Supplied text ::
It is tempting to get lost in this judgement on the world for its brokenness and sin. Life is suffering. Life is tragic. There is so much pain in the world. How dare we celebrate? How dare we feast when there is so much pain in the world?

I have noticed a tendency in the psychological world, and it has had an effect on those interested in spiritual formation. You sit with someone and it seems like the only really valuable insight has to do with pain. When I was training as a chaplain people often joked that we did our job well when we left people in tears. We touched pain and therefore we touched something real. For some reason we thought that being happy was a mask over the pain. Happiness was a mask. Only the pain was real. … I learned to journal as a part of my formation and it seemed to me that the more pain I explored, the more meaningful it was. It was seductive. I could get lost in the pain.

We don’t want to ignore the pain. We are dealing with real pain and evil in the world. … But, we cannot ignore the original goodness. We are called ultimately to look to the future promised by Jesus. We are to live now out of that promised future. That means we are called to joy. It has been said that Christians are like trees who have their roots planted in the future. Our energy comes from that future reality God has promised, where all the wrongs have been put right.

One of my favorite theologians, Alexander Schmemann, once said “of all accusations against Christians, the most terrible one was uttered by Nietzsche when he said that Christians had no joy”. If the Atheist Frederick Nietzsche encountered a Christian community without joy, then he encountered an incredibly broken community. St. Augustine said, “The Christian should be an alleluia from head to foot”. As a community, Christians should be joyful. It is one of the fruit of the Spirit (Gal 5), after all!

In John 15 Jesus said, “I have told you this so that my joy may be in you and that your joy may be complete” (John 15:11). As Christians we are to look through the pain and suffering to the prophetic joy when all things will be made right.

Dataset content ::
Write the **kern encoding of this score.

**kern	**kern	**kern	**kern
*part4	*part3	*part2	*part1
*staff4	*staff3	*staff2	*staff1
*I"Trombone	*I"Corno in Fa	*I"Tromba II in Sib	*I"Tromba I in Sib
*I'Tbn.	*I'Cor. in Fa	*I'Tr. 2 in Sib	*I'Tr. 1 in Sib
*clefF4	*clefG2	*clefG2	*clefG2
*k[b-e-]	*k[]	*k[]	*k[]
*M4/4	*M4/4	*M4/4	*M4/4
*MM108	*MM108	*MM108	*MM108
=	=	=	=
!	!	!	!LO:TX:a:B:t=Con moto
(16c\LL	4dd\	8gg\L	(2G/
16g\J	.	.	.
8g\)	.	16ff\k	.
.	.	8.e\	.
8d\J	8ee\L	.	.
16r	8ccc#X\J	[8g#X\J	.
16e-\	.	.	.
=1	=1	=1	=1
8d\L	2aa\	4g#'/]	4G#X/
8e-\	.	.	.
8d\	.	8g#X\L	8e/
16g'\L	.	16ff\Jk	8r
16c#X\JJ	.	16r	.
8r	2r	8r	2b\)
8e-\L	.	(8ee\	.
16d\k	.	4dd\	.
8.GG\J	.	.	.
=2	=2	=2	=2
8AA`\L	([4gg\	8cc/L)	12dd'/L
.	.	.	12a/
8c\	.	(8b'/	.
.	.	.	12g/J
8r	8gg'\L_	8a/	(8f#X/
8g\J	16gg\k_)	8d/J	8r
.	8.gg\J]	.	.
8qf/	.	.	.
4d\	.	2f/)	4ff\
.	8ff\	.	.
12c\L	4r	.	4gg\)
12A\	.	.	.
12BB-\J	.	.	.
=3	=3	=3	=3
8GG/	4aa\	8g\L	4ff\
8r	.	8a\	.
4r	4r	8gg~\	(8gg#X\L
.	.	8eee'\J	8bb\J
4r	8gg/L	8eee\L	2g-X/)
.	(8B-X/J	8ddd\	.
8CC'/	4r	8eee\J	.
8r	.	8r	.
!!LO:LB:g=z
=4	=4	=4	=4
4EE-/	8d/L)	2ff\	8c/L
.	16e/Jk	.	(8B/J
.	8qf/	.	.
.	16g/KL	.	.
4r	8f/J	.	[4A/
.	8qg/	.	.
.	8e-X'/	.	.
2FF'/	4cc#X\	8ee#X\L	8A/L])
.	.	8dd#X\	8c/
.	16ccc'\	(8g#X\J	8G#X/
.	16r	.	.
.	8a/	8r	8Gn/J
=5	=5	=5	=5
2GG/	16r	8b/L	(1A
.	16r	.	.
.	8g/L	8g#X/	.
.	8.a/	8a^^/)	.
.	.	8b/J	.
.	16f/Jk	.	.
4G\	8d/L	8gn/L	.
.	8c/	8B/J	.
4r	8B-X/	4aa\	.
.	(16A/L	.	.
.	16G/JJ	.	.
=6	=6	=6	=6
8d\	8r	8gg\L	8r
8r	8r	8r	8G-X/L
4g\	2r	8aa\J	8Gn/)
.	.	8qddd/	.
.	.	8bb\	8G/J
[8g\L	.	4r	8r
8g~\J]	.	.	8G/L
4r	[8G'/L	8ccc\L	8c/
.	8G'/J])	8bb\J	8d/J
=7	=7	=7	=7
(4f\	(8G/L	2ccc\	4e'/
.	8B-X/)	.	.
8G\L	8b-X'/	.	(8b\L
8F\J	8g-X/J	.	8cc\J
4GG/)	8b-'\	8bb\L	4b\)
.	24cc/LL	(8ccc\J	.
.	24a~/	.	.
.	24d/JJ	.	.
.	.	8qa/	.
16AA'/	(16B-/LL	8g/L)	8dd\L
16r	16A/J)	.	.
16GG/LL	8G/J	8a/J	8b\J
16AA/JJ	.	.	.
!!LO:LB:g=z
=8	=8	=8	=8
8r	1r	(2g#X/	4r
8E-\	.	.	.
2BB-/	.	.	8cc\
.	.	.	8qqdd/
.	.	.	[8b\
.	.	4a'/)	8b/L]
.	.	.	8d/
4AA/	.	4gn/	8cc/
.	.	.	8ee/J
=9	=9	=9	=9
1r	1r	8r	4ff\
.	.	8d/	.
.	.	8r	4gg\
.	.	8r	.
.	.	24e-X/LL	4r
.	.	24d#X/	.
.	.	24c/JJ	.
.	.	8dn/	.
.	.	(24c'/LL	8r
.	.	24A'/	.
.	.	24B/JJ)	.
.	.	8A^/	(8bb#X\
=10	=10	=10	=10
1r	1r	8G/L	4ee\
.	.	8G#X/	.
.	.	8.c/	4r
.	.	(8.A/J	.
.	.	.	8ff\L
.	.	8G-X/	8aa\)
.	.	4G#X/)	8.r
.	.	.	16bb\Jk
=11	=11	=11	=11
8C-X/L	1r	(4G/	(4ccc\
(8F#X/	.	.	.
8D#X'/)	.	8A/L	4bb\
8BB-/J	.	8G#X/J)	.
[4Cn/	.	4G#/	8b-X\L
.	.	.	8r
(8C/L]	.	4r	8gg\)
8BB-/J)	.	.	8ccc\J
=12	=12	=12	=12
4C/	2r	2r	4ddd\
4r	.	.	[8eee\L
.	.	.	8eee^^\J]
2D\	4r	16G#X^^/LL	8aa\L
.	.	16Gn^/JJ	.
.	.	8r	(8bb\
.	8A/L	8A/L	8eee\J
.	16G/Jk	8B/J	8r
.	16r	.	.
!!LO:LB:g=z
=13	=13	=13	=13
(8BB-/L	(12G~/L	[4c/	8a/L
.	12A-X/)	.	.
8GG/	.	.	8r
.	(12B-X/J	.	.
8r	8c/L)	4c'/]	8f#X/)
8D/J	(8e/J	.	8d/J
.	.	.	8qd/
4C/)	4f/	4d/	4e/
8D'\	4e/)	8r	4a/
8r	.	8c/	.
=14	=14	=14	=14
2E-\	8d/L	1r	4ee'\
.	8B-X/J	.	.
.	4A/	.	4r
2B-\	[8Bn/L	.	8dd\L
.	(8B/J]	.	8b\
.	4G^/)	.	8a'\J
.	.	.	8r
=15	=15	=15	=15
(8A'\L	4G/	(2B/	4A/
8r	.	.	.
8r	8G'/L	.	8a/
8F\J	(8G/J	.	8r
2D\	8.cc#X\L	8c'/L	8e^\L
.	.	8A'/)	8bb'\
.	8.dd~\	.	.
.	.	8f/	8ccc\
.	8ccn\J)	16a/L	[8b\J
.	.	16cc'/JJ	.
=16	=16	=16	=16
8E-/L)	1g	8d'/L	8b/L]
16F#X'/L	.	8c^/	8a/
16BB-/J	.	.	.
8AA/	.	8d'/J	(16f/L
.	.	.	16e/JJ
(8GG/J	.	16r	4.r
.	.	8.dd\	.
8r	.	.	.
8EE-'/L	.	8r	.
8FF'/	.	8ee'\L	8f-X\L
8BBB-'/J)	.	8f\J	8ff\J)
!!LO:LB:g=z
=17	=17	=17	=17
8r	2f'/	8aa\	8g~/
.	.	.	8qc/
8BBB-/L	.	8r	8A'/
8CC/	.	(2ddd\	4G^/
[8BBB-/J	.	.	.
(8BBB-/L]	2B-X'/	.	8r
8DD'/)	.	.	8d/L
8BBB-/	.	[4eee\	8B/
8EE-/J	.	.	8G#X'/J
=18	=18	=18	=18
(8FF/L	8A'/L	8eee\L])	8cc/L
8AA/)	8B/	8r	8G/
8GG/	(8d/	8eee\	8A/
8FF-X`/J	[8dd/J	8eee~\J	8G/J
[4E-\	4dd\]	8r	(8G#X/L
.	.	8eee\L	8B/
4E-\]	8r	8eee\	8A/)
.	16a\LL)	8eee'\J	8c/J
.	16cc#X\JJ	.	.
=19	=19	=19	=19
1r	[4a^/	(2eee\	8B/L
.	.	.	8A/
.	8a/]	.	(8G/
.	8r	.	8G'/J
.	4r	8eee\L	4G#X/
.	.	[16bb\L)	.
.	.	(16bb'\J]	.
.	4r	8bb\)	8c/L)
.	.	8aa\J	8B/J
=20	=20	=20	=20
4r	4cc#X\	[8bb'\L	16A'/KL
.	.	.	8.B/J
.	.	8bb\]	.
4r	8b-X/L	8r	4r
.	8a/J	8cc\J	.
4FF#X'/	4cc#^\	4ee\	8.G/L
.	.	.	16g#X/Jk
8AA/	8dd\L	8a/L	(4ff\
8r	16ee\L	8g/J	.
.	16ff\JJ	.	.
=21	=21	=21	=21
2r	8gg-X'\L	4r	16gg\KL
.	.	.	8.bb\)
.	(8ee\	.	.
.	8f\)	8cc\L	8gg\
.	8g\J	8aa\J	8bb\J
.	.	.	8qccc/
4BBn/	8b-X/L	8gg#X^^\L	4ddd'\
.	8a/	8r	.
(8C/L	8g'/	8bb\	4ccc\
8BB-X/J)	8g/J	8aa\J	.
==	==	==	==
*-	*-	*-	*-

Parts of the exercise ::
A - Answer these questions using the reflection on joy:
(i) According to the joke among chaplains in training, when did they do their job well?
(ii) In Alexander Schmemann's quotation, who uttered the most terrible accusation against Christians?
(iii) What did St. Augustine say the Christian should be?
B - Print the reflection on joy word for word, beginning at the words "I have noticed" and stopping after "in the pain.".
The items have no connection to the reflection on joy.

Answers in order ::
A -
(i) When they left people in tears.
(ii) Nietzsche.
(iii) An alleluia from head to foot.

B -
I have noticed a tendency in the psychological world, and it has had an effect on those interested in spiritual formation. You sit with someone and it seems like the only really valuable insight has to do with pain. When I was training as a chaplain people often joked that we did our job well when we left people in tears. We touched pain and therefore we touched something real. For some reason we thought that being happy was a mask over the pain. Happiness was a mask. Only the pain was real. … I learned to journal as a part of my formation and it seemed to me that the more pain I explored, the more meaningful it was. It was seductive. I could get lost in the pain.